The world’s amphibians cannot catch a break. Climate change, habitat loss, and the spread of chytrid fungus already contribute to declining populations. Now, a deadly virus is ravaging Spain’s toads and newts, and may spread to other amphibian species across a wide geographic range, according to a study published last week in Current Biology.
Unusual amphibian deaths first appeared in Spain’s Picos de Europa National Park in 2005 when animals exhibited skin lesions, limb necrosis, and internal hemorrhaging; some even vomited blood. With help from colleagues at the National Museum of Natural Sciences in Madrid and park biologists, researchers with the University College London began observing population trends and collecting tissue samples from six amphibian species at different life stages from 15 sites around the park between 2005 and 2012. Using a series of genetic techniques including polymerase chain reaction, targeted sequencing, and comparative genomics, they identified the culprit as two new strains of a ranavirus called Common Midwife Toad Virus (CMTV).

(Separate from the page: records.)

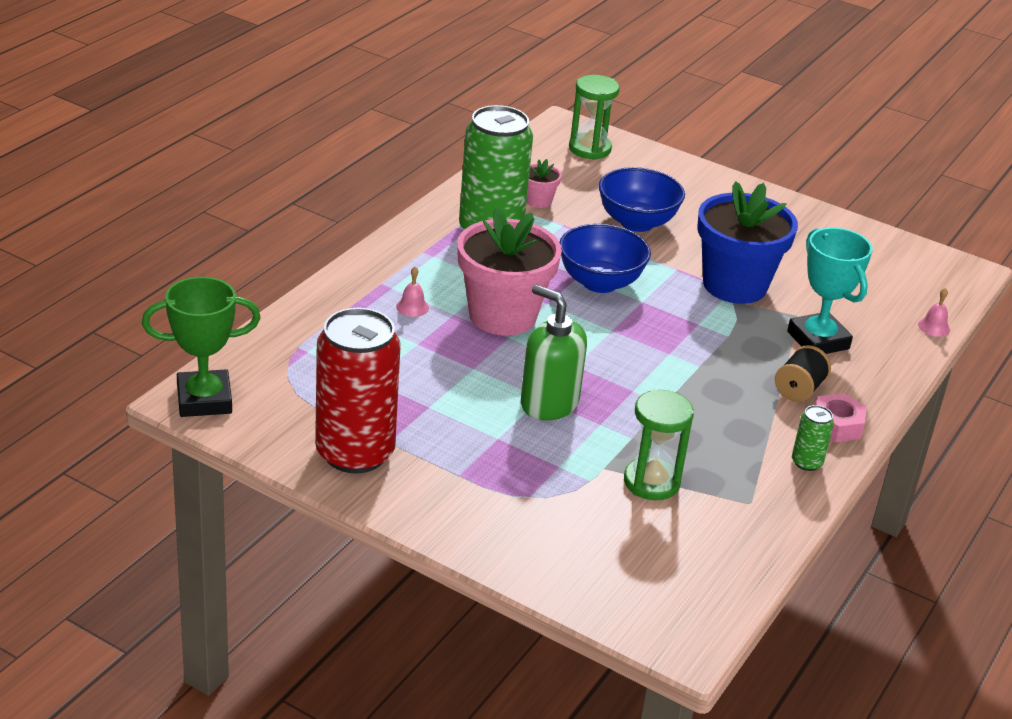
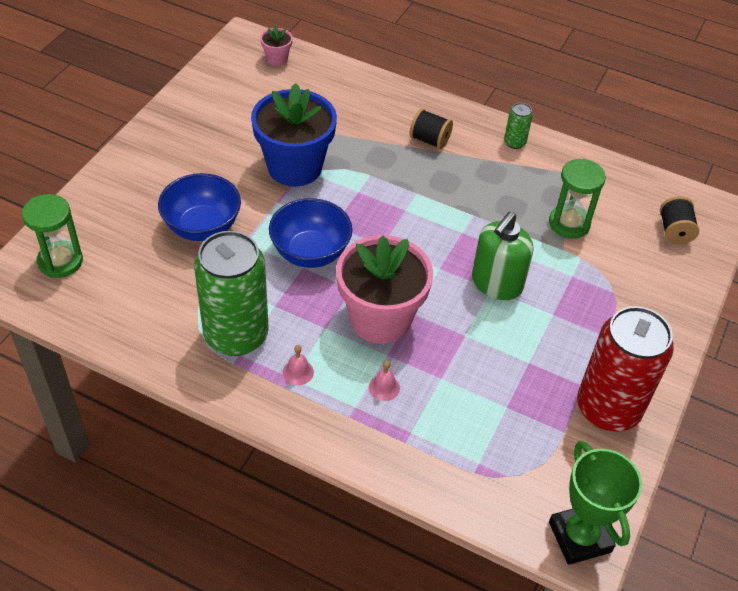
camera: 95 degrees left, 15 degrees up
pink flower pot [527,159,562,208] -> pink flower pot moved to [260,25,293,66]
turquoise trophy [787,227,873,354] -> none
pink nut [816,393,867,442] -> none
pink bell [918,288,950,337] -> pink bell moved to [283,345,314,385]
none -> black spool [660,196,699,245]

Ranaviruses are found on every continent except Africa, and have a wide range of hosts including fish and reptiles. Over the past decade, Europe has seen its fair share of CMTV outbreaks — the virus was implicated in amphibian deaths in the Netherlands, Belgium, and more recently France. Until now however, CMTV has never been linked to such catastrophic population declines in more than one species.
“The capacity of these viruses to infect multiple species means that there is the possibility that some host populations may be extirpated due to infection,” said lead author Stephen Price in a press release. “Pathogens that can exploit more than one host simultaneously are able to persist even when one host drops to low numbers, and eventually zero, because there is another susceptible host available.”
The team’s study found decreases between 60 to 100 percent in populations of the common midwife toad (Altyes obstetricans), alpine newt (Ichthyosaura alpestris), and common toad (Bufo bufo). And although three additional species (Rana temporaria, Lissotriton helveticus, and Salamadra salamandra) suffered less severe declines, they tested positive for the virus. Unfortunately, affected populations in some observed areas showed no signs of rebound after five years and are feared extirpated.
The source of the virus and how it spread remain unclear. However, Price and his colleagues hypothesize that CMTV may have been introduced at multiple locations throughout the park by human transportation of infected material along with livestock and equipment. Further genetic testing of the virus — including phylogenetic analysis, which Price plans to do in the future — should provide more clues.